On Nov 8, 2017, at 21:00, Chenyang Shi <cs3...@columbia.edu> wrote:
> =C= : [CH0;A;X2;!R](=[$(*)])=[$(*)] 

The recursive SMARTS notation, which is the term inside of the [$(...)], finds 
a match for the entire pattern and returns the first atom in that pattern.

> For example, if I search "C=C=O" using "[CH0;A;X2;!R](=[$(*)])=[$(*)]", 
> >>> from rdkit import Chem
> >>> m = Chem.MolFromSmiles('C=C=O')
> >>> m.GetSubstructMatches(Chem.MolFromSmarts("[CH0;A;X2;!R](=[$(*)])=[$(*)]"))
> ((1, 0, 2),)
> it prints out atomic positions 1, 0, 2--three positions. But I would expect 
> only one position for the Carbon in the middle.

The $(*) finds the pattern, which is a "*" and in this case the terminal 
carbons, and returns it. The substructure search returns 3 positions because 
the first is [CH0;A;X2;!R], the second is the first atom of "*", and the third 
is the first atom of the other "*".

If you only want the first atom the entire pattern, then put the entire pattern 
in a recursive SMARTS, as in:


>>> pat = Chem.MolFromSmarts("[$([CH0;A;X2;!R](=*)=*)]")
>>> mol = Chem.MolFromSmiles('C=C=O')
>>> mol.GetSubstructMatches(pat)

> Similarly, if I search "C#C" using "[CH1;A;X2;!R]#[$(*)]", 
> >>> from rdkit import Chem
> >>> m = Chem.MolFromSmiles('C#C')
> >>> m.GetSubstructMatches(Chem.MolFromSmarts("[CH1;A;X2;!R]#[$(*)]"))
> ((0, 1),)
> I would expect two separate positions such as (0,), (1,), indicating there 
> are two carbon triple bonds (with an hydrogen).

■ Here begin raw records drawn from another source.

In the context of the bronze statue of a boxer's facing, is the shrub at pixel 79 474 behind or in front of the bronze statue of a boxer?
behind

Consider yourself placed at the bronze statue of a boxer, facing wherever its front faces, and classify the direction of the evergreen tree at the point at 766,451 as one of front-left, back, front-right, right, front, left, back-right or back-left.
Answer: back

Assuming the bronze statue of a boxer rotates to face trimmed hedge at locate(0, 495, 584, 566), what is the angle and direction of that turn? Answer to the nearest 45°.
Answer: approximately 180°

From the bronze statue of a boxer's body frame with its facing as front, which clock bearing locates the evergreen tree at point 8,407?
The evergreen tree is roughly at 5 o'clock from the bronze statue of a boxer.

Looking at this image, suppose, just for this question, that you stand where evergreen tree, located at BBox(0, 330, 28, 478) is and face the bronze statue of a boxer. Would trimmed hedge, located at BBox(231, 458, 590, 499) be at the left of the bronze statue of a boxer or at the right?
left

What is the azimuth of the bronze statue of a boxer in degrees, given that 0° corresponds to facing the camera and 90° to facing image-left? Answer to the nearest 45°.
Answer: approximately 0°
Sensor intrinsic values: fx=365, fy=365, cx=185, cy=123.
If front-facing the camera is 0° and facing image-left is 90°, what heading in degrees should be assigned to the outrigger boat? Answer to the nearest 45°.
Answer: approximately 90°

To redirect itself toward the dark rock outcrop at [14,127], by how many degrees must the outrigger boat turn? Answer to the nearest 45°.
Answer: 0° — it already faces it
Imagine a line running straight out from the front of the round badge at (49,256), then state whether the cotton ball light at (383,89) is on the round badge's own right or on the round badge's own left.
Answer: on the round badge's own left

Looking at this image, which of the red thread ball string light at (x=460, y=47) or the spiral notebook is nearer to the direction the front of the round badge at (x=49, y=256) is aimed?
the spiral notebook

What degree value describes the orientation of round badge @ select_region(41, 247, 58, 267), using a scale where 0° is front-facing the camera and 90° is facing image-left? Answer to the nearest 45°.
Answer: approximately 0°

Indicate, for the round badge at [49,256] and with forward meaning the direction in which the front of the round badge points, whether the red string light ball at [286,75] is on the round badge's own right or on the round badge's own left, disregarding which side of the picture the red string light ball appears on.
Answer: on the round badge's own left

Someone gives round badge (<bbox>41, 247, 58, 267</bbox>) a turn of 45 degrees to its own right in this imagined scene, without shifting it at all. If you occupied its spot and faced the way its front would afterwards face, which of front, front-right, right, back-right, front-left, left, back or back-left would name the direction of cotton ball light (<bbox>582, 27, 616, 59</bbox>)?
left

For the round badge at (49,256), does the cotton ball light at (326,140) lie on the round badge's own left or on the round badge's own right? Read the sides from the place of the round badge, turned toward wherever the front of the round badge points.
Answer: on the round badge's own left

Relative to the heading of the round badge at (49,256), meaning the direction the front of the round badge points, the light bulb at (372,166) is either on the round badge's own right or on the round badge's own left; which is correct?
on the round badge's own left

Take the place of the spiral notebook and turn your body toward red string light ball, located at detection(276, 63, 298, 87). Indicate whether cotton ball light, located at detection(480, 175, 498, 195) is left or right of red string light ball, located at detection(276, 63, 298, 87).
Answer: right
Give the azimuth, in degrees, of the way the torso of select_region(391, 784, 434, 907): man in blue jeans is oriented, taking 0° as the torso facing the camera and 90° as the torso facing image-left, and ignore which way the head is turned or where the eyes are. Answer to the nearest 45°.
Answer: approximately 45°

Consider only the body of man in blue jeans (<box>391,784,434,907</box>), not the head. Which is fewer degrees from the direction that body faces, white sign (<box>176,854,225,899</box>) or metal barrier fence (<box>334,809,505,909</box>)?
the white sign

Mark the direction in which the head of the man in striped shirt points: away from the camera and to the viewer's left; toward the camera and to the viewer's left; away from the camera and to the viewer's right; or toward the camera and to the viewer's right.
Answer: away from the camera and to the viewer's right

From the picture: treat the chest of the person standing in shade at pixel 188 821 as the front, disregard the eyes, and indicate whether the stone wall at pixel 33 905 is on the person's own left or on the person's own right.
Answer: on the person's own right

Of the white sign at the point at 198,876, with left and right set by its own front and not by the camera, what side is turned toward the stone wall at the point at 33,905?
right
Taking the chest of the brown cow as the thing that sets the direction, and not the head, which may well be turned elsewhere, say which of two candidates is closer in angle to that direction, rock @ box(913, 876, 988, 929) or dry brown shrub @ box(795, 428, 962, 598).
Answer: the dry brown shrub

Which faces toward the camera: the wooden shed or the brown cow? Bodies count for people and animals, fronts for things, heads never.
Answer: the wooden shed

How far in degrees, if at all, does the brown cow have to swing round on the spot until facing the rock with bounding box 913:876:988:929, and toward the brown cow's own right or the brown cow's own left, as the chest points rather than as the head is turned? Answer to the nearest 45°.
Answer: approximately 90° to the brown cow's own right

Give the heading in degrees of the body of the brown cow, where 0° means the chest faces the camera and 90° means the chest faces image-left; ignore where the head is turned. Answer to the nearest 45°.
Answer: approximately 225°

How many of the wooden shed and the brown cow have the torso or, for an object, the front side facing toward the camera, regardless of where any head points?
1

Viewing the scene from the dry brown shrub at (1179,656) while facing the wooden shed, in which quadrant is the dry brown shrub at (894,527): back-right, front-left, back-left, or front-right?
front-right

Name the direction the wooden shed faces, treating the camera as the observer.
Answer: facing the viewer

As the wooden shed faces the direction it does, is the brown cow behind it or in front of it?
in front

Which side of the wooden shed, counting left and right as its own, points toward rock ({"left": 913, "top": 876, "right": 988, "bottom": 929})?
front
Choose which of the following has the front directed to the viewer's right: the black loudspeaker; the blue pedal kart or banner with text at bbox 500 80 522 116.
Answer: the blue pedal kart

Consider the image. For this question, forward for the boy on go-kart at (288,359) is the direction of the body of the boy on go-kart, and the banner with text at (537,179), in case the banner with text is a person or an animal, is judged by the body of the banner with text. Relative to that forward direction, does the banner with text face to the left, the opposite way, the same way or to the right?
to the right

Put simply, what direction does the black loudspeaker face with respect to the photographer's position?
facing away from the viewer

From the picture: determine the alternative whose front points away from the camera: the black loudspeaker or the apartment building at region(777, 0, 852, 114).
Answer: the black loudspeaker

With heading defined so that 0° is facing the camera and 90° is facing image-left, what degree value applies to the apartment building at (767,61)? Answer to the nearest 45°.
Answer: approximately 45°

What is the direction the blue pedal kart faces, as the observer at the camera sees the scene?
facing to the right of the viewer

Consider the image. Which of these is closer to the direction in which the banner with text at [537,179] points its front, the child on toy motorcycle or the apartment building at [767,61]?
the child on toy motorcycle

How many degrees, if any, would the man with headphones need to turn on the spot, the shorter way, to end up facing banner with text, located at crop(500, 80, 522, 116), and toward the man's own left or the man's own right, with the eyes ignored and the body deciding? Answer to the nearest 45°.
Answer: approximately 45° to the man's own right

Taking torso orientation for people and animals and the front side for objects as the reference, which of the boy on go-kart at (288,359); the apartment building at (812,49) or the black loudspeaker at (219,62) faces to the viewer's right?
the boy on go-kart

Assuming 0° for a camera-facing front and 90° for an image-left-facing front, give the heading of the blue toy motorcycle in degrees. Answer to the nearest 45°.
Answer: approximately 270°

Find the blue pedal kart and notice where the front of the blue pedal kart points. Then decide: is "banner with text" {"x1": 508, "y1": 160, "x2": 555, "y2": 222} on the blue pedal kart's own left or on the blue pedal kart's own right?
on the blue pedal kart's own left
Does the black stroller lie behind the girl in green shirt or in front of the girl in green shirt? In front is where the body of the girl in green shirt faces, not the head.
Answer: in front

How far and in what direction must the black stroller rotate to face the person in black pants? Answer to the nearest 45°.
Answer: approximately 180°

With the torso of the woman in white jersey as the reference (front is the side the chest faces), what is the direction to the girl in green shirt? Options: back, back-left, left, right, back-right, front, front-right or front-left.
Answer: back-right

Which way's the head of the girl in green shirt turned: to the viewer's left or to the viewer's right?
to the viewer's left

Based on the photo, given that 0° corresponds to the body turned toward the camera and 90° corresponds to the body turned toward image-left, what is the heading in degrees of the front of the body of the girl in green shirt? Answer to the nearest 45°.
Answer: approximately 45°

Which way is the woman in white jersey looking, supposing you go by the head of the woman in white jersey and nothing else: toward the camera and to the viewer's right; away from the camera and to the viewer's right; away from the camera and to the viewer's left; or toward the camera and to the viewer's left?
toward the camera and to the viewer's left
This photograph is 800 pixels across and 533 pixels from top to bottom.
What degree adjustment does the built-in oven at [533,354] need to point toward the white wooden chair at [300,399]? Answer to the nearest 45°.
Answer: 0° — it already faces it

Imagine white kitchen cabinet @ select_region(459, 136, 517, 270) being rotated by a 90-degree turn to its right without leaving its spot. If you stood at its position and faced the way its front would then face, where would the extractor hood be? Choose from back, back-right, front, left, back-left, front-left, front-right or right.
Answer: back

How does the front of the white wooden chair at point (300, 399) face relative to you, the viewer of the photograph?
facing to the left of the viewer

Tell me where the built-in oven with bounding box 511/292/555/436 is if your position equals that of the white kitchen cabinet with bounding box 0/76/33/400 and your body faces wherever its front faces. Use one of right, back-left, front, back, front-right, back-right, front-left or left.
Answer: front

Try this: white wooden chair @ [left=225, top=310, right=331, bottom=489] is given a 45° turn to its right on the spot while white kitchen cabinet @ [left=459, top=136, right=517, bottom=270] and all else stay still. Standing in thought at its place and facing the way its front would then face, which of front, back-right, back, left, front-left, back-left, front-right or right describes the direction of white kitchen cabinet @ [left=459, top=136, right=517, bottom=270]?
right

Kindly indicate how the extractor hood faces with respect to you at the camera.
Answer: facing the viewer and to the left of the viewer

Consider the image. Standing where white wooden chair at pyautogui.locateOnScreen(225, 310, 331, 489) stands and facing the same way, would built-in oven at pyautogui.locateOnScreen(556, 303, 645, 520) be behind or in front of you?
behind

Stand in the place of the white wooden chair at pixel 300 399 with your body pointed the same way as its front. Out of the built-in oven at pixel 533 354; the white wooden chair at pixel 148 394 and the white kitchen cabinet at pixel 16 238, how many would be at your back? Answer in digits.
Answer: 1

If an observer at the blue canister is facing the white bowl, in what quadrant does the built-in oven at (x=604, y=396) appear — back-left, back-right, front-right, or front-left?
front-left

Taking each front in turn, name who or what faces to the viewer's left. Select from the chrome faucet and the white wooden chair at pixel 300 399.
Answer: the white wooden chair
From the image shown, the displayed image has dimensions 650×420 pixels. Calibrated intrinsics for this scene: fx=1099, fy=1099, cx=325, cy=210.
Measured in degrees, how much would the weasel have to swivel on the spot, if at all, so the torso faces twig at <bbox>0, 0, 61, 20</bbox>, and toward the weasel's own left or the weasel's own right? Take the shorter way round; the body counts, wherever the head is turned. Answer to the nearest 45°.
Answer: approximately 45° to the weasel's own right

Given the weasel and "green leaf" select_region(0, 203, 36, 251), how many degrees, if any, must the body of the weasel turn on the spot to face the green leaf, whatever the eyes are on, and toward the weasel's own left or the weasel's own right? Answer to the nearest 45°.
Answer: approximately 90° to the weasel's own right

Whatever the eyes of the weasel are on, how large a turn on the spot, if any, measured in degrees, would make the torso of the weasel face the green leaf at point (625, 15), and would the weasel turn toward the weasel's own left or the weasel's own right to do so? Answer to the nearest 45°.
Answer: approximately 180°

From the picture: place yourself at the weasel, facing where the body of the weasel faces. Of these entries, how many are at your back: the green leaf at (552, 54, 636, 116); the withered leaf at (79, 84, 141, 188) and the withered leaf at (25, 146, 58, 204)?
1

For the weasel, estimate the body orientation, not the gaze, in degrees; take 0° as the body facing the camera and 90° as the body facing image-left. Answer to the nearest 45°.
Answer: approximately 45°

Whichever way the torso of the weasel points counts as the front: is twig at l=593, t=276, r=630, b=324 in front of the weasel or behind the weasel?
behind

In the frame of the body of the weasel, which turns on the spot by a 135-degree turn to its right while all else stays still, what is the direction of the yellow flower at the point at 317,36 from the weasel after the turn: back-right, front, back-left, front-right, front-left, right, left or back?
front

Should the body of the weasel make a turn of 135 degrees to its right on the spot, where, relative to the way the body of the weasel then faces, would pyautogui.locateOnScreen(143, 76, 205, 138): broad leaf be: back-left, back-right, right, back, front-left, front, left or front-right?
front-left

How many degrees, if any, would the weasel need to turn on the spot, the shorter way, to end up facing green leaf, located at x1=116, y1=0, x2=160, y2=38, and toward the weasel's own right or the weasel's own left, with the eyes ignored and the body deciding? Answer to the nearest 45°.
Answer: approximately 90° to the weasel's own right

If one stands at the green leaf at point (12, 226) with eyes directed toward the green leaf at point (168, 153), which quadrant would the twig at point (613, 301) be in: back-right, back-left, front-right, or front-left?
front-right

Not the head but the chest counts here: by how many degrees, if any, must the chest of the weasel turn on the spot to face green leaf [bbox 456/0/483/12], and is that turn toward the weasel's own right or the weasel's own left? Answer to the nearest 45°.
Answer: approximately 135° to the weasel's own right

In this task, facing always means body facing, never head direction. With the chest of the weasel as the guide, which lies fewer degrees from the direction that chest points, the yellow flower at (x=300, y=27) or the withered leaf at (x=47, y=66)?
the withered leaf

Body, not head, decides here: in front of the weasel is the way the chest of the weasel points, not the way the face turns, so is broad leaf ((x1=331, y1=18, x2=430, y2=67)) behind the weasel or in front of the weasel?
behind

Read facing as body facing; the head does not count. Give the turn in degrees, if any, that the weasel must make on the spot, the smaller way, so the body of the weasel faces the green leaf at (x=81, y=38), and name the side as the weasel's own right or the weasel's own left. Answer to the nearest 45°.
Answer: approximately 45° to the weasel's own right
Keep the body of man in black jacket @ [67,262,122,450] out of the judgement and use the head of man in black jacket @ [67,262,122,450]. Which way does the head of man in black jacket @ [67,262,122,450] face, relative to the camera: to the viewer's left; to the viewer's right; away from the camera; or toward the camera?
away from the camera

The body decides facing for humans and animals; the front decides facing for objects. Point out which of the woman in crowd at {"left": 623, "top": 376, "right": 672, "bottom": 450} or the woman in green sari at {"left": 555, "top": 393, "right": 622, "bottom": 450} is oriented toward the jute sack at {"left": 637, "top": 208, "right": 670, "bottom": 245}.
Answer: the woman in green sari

Since you are only looking for a single atom, try putting the entire pattern in 
a recursive SMARTS, as in


>>> mol = Chem.MolFromSmiles("C#C")
>>> pat = Chem.MolFromSmarts("[$([CH1;A;X2;!R]#*)]")
>>> mol.GetSubstructMatches(pat)
((0,), (1,))

> Then if  if I search "CC#CC" using " [CH0;A;X2;!R]#[$(*)]", 

I believe you want "[$([CH0;A;X2;!R]#*)]"

Thank you for your clear description of what you expected.